Data extracted from a collection

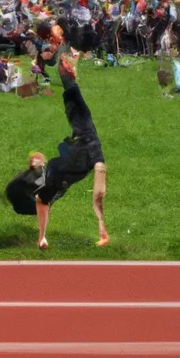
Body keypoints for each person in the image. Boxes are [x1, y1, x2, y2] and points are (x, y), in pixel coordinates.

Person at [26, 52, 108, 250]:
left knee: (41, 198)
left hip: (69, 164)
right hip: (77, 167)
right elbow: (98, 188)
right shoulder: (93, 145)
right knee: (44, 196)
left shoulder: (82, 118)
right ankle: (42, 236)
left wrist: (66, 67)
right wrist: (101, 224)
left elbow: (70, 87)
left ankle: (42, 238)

...

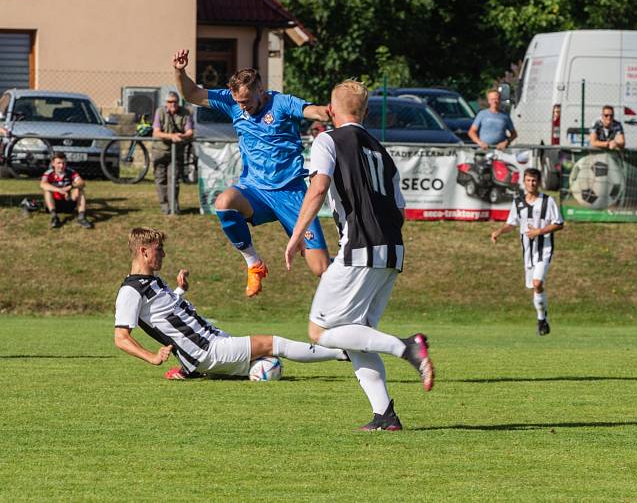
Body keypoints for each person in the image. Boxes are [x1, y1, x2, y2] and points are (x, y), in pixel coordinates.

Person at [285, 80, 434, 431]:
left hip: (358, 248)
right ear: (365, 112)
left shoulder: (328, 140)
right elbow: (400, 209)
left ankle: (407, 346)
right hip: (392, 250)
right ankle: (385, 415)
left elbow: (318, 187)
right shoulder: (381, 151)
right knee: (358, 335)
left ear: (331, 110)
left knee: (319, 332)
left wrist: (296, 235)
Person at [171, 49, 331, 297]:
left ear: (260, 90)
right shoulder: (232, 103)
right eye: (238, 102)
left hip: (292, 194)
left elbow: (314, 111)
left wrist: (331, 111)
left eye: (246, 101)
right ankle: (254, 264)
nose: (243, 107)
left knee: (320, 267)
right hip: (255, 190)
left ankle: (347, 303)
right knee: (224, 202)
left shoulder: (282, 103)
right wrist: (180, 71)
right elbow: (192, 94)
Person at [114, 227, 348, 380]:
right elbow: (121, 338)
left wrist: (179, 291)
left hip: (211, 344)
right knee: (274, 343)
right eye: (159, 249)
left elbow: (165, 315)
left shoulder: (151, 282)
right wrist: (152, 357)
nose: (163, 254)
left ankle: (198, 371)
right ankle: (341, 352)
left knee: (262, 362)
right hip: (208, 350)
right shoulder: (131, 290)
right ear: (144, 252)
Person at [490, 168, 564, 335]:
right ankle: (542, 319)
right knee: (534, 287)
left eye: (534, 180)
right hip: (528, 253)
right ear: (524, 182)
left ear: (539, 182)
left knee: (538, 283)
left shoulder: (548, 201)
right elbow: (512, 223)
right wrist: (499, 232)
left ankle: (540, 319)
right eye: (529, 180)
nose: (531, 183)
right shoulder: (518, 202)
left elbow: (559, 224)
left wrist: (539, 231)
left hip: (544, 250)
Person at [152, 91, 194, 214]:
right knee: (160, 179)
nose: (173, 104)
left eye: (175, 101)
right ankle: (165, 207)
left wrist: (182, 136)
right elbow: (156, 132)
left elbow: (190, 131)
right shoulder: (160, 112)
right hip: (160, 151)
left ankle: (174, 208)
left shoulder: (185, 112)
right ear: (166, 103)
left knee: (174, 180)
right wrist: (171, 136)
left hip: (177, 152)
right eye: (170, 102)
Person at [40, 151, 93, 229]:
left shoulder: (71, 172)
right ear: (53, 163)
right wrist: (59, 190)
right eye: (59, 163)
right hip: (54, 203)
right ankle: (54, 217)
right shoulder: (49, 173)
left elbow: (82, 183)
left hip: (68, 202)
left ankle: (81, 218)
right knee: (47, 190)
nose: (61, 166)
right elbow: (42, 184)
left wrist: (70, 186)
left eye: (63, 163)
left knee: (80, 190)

---

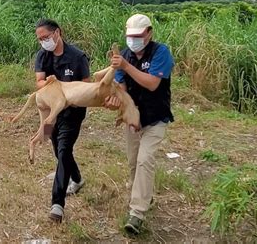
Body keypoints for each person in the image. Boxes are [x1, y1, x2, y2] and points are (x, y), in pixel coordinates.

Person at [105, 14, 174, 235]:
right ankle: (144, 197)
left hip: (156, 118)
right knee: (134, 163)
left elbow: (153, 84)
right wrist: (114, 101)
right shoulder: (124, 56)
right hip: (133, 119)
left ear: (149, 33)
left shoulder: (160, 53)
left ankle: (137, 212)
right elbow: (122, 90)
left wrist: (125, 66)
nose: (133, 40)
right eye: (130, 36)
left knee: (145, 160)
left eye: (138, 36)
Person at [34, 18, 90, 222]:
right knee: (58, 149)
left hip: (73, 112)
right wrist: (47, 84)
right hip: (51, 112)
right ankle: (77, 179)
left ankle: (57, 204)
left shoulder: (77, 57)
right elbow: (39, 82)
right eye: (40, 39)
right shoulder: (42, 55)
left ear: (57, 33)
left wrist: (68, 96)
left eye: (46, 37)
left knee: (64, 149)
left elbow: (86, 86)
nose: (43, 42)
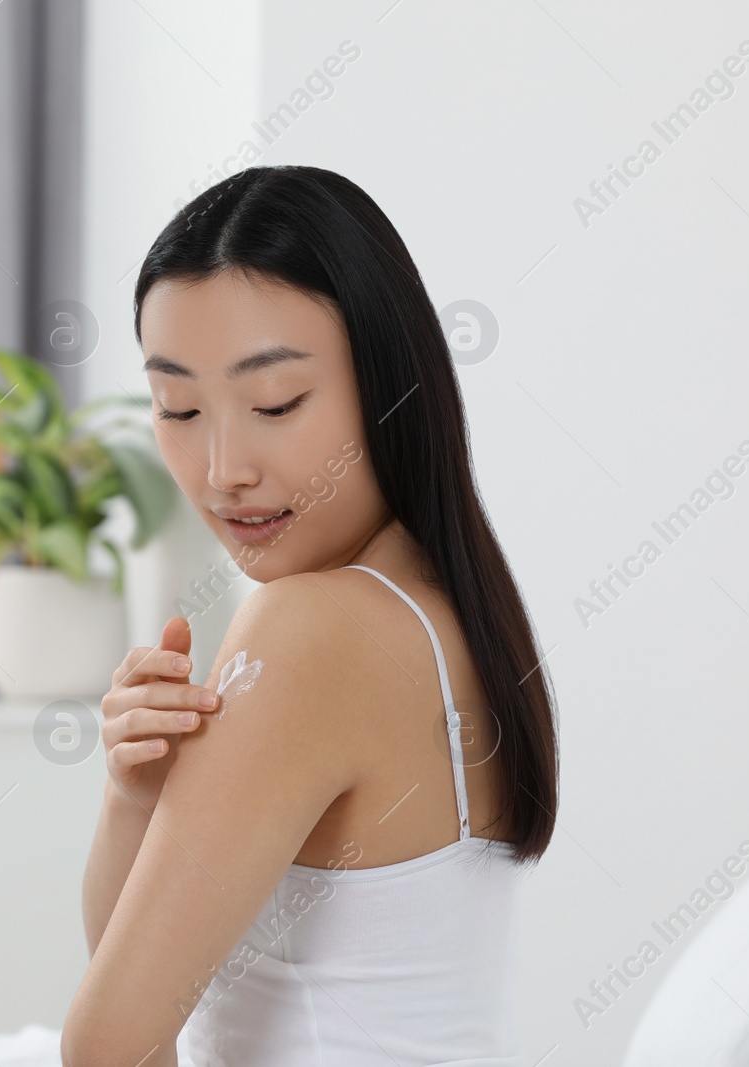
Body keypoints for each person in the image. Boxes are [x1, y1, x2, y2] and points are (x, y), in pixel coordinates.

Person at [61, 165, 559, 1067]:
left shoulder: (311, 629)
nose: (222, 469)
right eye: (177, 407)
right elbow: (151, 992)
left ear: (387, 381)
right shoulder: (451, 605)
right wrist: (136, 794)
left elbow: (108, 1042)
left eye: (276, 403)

__Your assignment__
Working from the data above, extract solely the lines from the one containing "right knee: (224, 202)" through the one containing "left elbow: (190, 131)", exactly as they appear, both included.

__Answer for the task__
right knee: (224, 202)
left shoulder: (282, 103)
right wrist: (180, 71)
right elbow: (192, 94)
Person at [114, 227, 348, 380]:
right elbow: (121, 338)
left wrist: (179, 291)
left hip: (211, 344)
right knee: (274, 343)
right eye: (159, 249)
left elbow: (165, 315)
left shoulder: (151, 282)
right wrist: (152, 357)
nose: (163, 254)
left ankle: (198, 371)
right ankle: (341, 352)
left knee: (262, 362)
right hip: (208, 350)
right shoulder: (131, 290)
right ear: (144, 252)
Person at [490, 168, 564, 335]:
right ankle: (542, 319)
right knee: (534, 287)
left eye: (534, 180)
right hip: (528, 253)
right ear: (524, 182)
left ear: (539, 182)
left knee: (538, 283)
left shoulder: (548, 201)
right elbow: (512, 223)
right wrist: (499, 232)
left ankle: (540, 319)
right eye: (529, 180)
nose: (531, 183)
right shoulder: (518, 202)
left elbow: (559, 224)
left wrist: (539, 231)
left hip: (544, 250)
Person at [152, 91, 194, 214]:
right knee: (160, 179)
nose: (173, 104)
left eye: (175, 101)
right ankle: (165, 207)
left wrist: (182, 136)
right elbow: (156, 132)
left elbow: (190, 131)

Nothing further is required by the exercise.